September 1, 2014
2015 Ford Transit. Click image to enlarge
Review and photos by Jacob Black
Originally published June 20, 2014.
It’s a good time to be buying commercial vans here in North America. The industry is going through something of a boom phase with an influx of new models – mostly derived from European vehicles. In fact, Ford says that the industry will grow from 4 nameplates to 11 by the end of 2015.
With competition increasing, and world markets becoming more homogenized, it’s hardly surprising that the North America–only editions are being phased out in favour of global platforms. So, with a large amount of sadness we bid farewell to the E-Series vans that have been a North American staple for four decades. In its stead, we welcome the Transit. New to North America, yes, but despite being five years younger, Transit has been dominating European commercial van markets longer than the E-Series has been on top in America.
The E-Series was North America’s best-selling van for 35 years – Transit has been Europe’s best-selling commercial vehicle for 47 years. So Transit comes to North America with a lot of heritage behind it.

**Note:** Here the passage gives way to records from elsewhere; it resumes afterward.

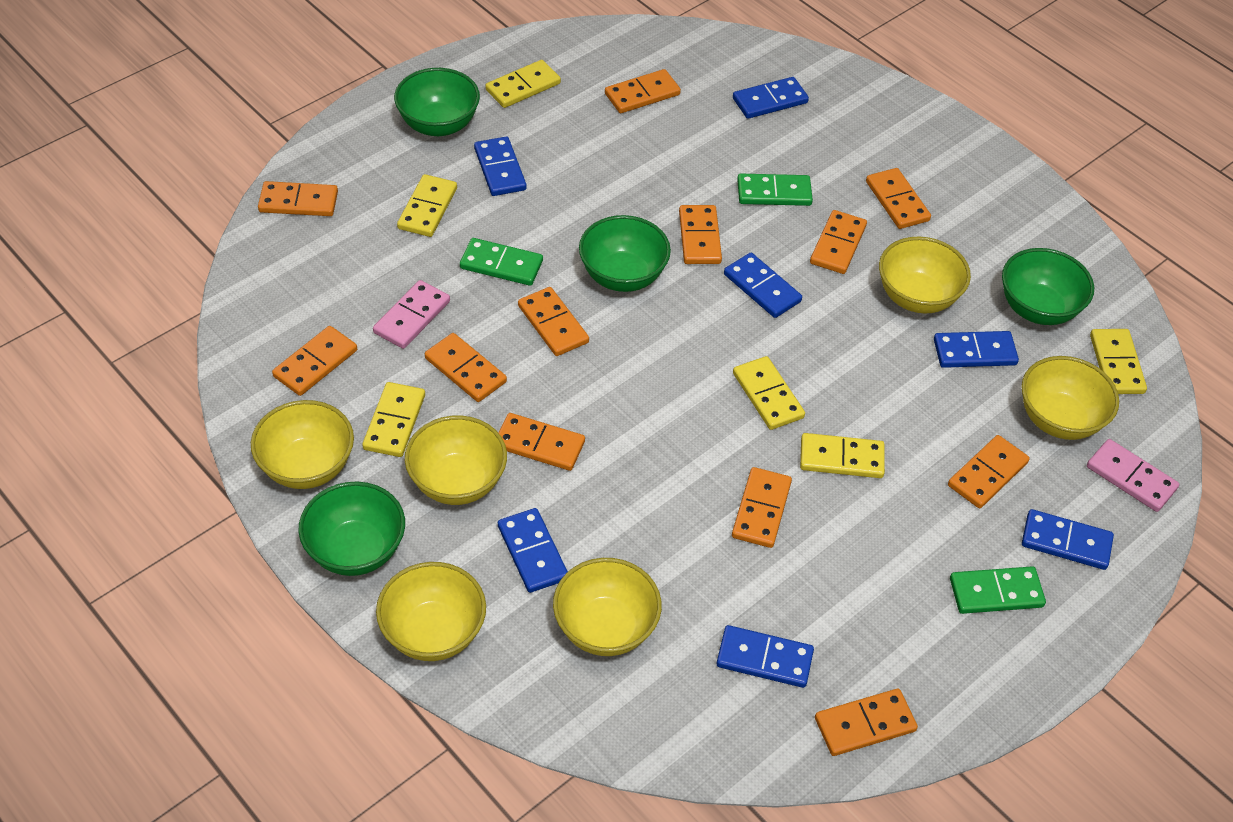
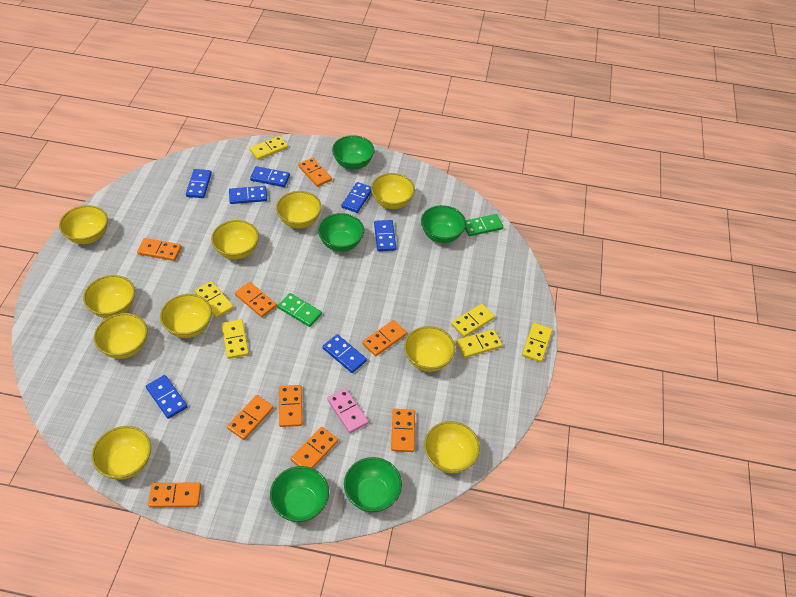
green bowl: [298,481,405,576] [394,68,480,136] [579,215,671,292] [1002,248,1094,325] = 4 -> [270,466,329,522] [318,213,364,252] [332,135,375,170] [344,457,402,513] [421,205,466,243] = 5
green domino: [460,238,543,286] [737,174,813,206] [950,566,1046,614] = 3 -> [278,293,322,327] [465,214,503,236] = 2
orange domino: [258,181,338,216] [272,326,357,396] [425,333,507,402] [499,413,585,471] [518,287,589,356] [605,69,681,113] [679,205,722,264] [732,467,792,548] [810,210,867,274] [815,689,918,756] [866,168,931,229] [948,435,1030,508] = 12 -> [137,238,182,261] [148,483,201,507] [227,395,274,440] [235,282,277,317] [279,385,302,427] [291,427,338,468] [298,158,332,187] [362,320,407,356] [391,409,415,452] = 9
pink domino: [373,280,450,349] [1087,439,1179,512] = 2 -> [327,388,369,433] = 1
yellow bowl: [251,400,354,489] [376,562,486,661] [405,416,507,505] [553,558,662,656] [879,237,971,313] [1022,356,1119,440] = 6 -> [59,205,108,244] [83,275,135,318] [92,426,151,480] [94,313,148,359] [160,294,212,338] [211,220,259,260] [276,191,322,228] [371,173,415,209] [404,326,455,372] [424,421,480,473] = 10

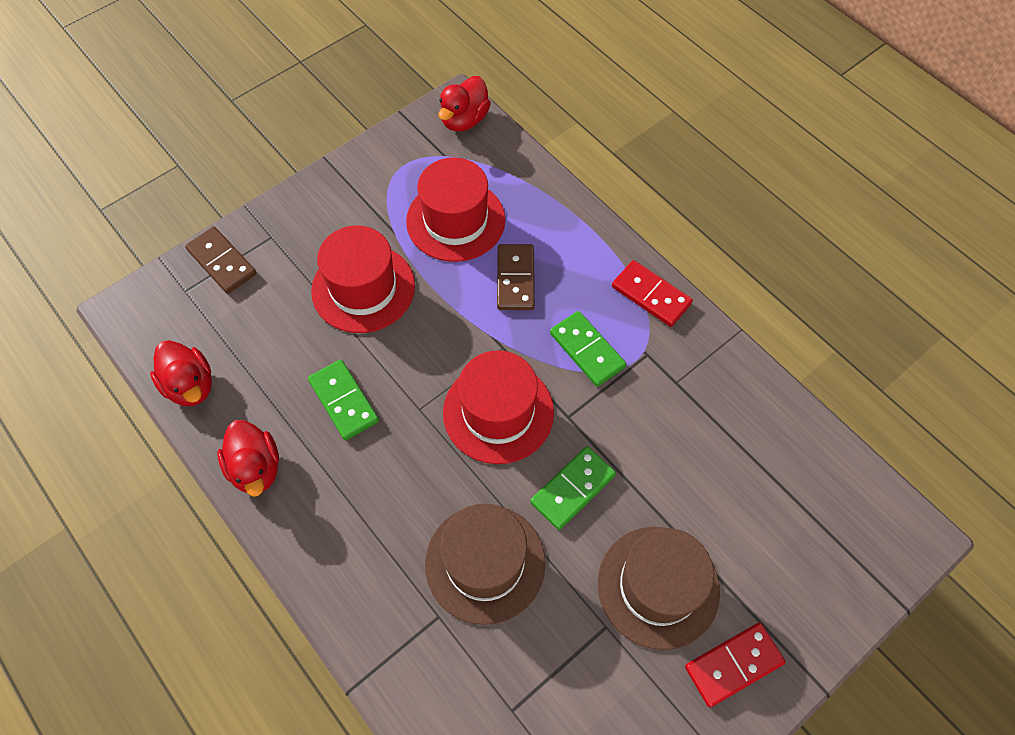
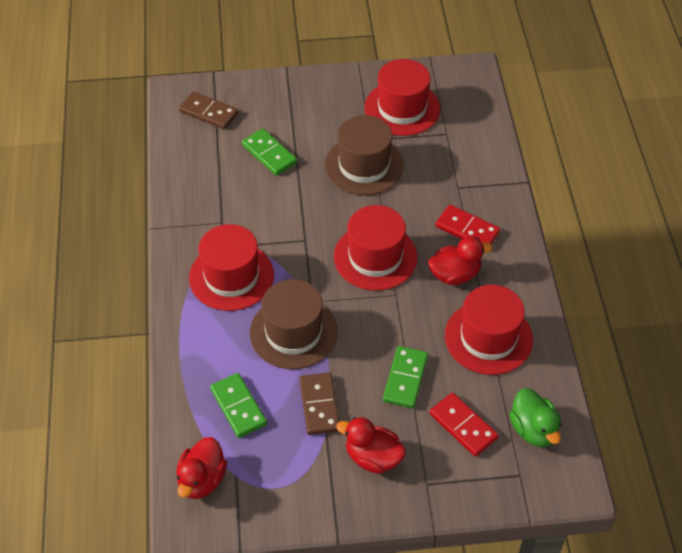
green duck: none = 0 -> [509,388,561,447] = 1
red hat: [311,225,415,333] [406,157,505,262] [443,350,554,464] = 3 -> [189,224,274,311] [334,205,417,291] [364,59,440,136] [445,285,533,375] = 4

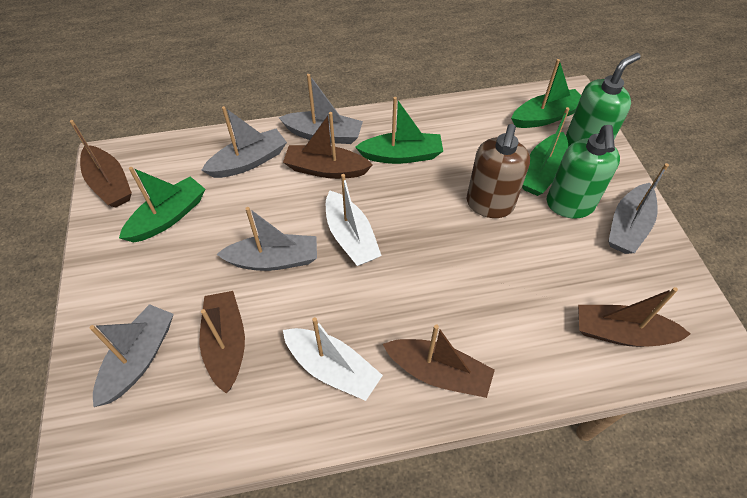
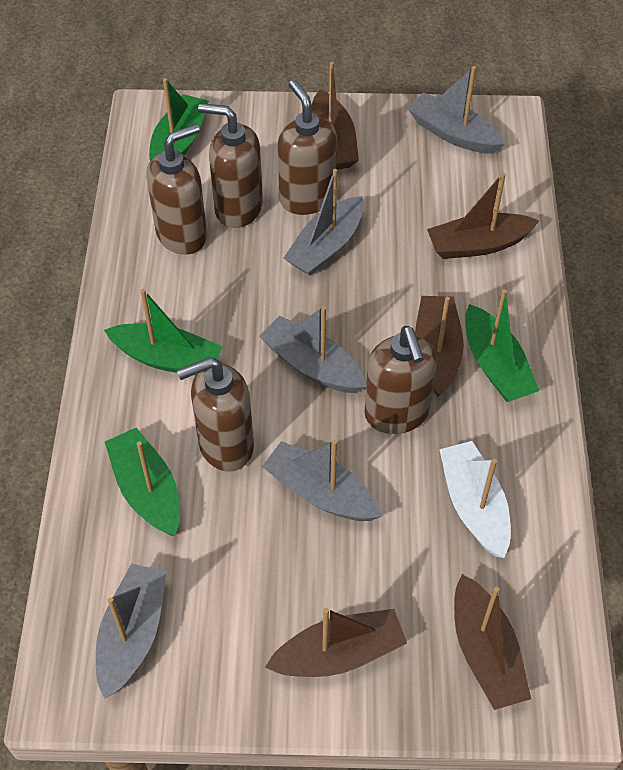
brown soap dispenser: [467,124,530,218] = 1 -> [146,124,207,254] [177,357,254,472] [198,103,263,228] [278,80,337,215] [364,326,437,434] = 5
green soap dispenser: [547,125,620,218] [566,53,641,147] = 2 -> none = 0
white boat: [283,317,383,401] [326,174,382,266] = 2 -> [439,441,511,558] = 1

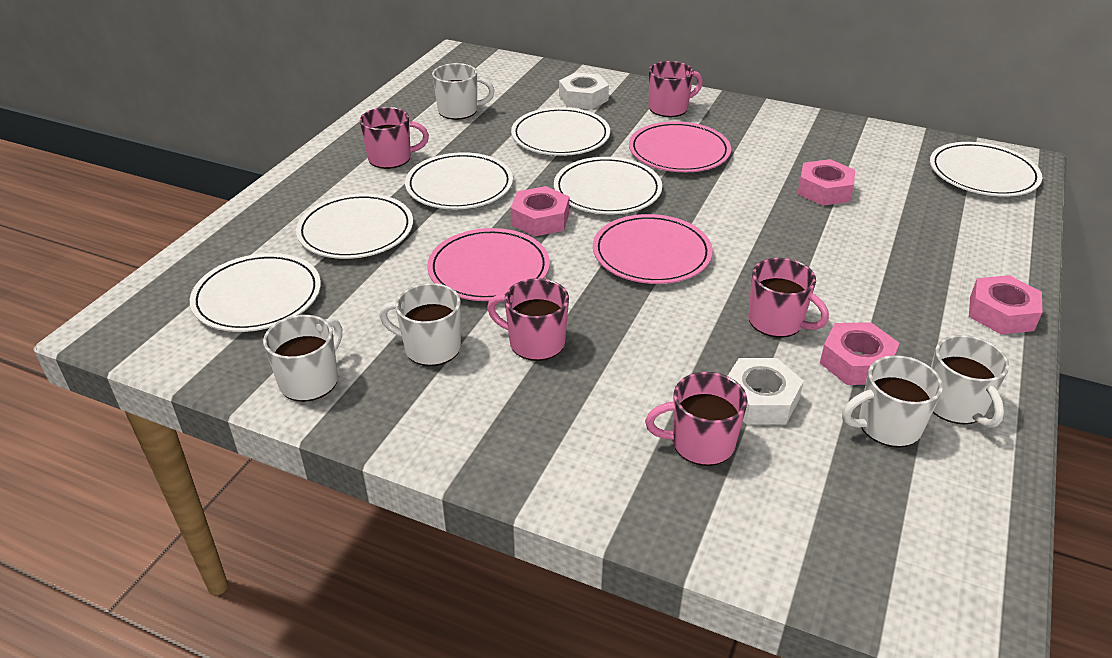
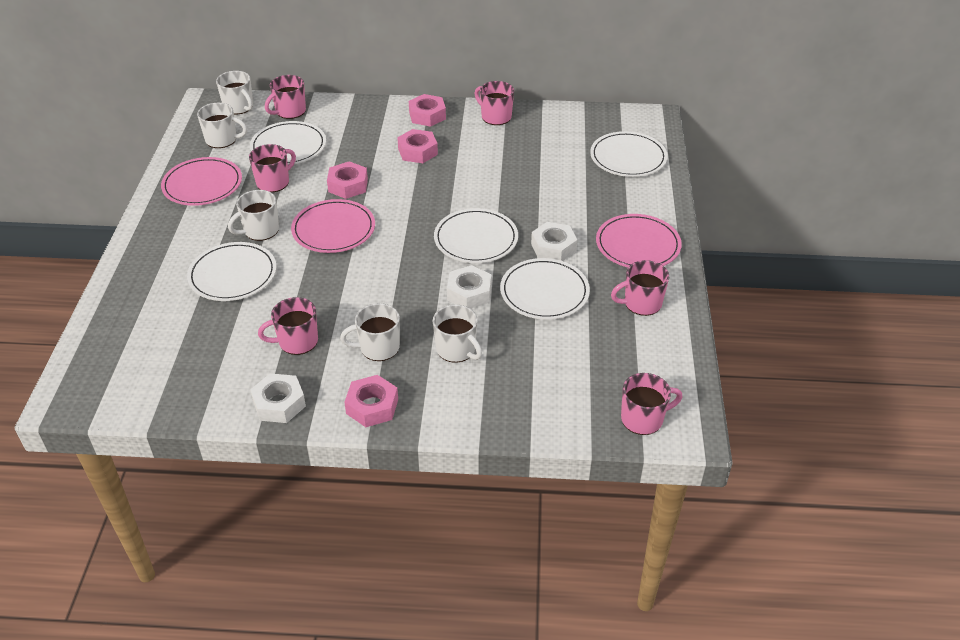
pink mug: [360,107,429,169] [487,278,569,361] [645,372,748,466] [649,61,703,117] [749,258,829,338] = 5 -> [249,144,296,193] [258,297,318,355] [265,75,306,119] [474,81,514,125] [611,260,669,316] [621,373,683,435] = 6
white nut: [559,72,609,109] [728,358,804,424] = 2 -> [250,373,306,423] [447,265,491,309] [531,222,577,261] = 3
white plate: [190,253,321,332] [296,193,413,259] [405,152,513,209] [511,107,610,156] [554,157,662,214] [930,142,1042,197] = 6 -> [187,242,276,301] [250,121,326,164] [434,208,518,263] [500,258,590,320] [590,131,668,177] = 5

Unlike the E-Series, the Transit comes factory-direct with three roof heights: 2,800, 2,600 and 2,100 mm. That extra space means Ford now has a genuine competitor to the Mercedes-Benz Sprinter and the Ram ProMaster.
Like them, it comes in multiple base configurations – but here Ford claims a class-leading 58. Those include two wheelbases: 3,300 mm and 3,750, and three body lengths. There are van, wagon, chassis cab and cutaway body styles and two trim levels: XL and XLT.
Available door options include dual-side sliding doors, passenger-side sliding door, 60/40 split opening side doors and either 180- or 270-degree opening rear clamshell doors.
The largest body length and highest roof height (tagged “Jumbo” by Ford) combine for 13,790 L of cargo volume – that’s close to twice the cargo volume of the largest E-Series at 7,881 L. Even the smallest Transit comes close to the largest E-Series’s benchmark with 6,966 L – bottom line – the E-Series has been replaced by something far larger.
Overall payload weight ranges have also grown. Payload is up from between 1,350 kg and 1,860 kg for the E-Series to between 1,630 kg and 2,265 kg for the Transit – that’s a 22 percent increase in payload. Gross vehicle weight ranges from 3,878-4,700 kg.
2015 Ford Transit seating, dashboard, cargo area. Click image to enlarge
The three roof heights give three different maximum cargo heights – 1.4m for low roof, 1.8m for medium and 2m for height. In passenger wagon configuration there are seats for 8, 10, 12 or 15 passengers (plus the driver and one additional passenger).
The 2015 Ford Transit will be available as a full cab chassis – another thing missing from the E-Series line up. The cab chassis and cut away option will improve options for RV and small cargo truck body builders. It will be available in three lengths and series but with only one roof height (low).
The first-drive event was held at one of the workshops of Ford’s (and North America’s) largest up-fitting companies. There we learned that the Transit is a welcome site for up-fitters – especially those who put together ambulances. The higher roof in particular means less work and less body reinforcing – turns out E-Series vans needed a bit of cut and shut to get the higher ambulance roof added on.
Ford has added some E-Series benefits to the Transit for North America – things like the available barn door side openings. We get the six-speed automatic transmission on all three engines – the Europeans don’t get it at all, and we get up to 3,400 kg of towing (with a class-four hitch and the EcoBoost engine).
2015 Ford Transit converted cargo area. Click image to enlarge
There are three engines available, the 3.2L five-cylinder PowerStroke diesel with 197 horsepower and 347 lb-ft of torque, a 3.7L V6 with 275 hp and 260 lb-ft and a 3.6L EcoBoost V6 with 310 hp and 400 lb-ft of torque.
The 3.7L V6 will be offered with a CNG/LPG prep kit for fleet operators who run propane-based fuels and it will also run happily on E85 flex-fuel.
The diesel is new for North America, but is the third generation of Ford’s Puma series of diesel engines, it comes B25 bio-fuel compatible.
Ford expects the top-spec EcoBoost engine to be the most popular, basing that belief on the unexpected success of the engine in the F-150.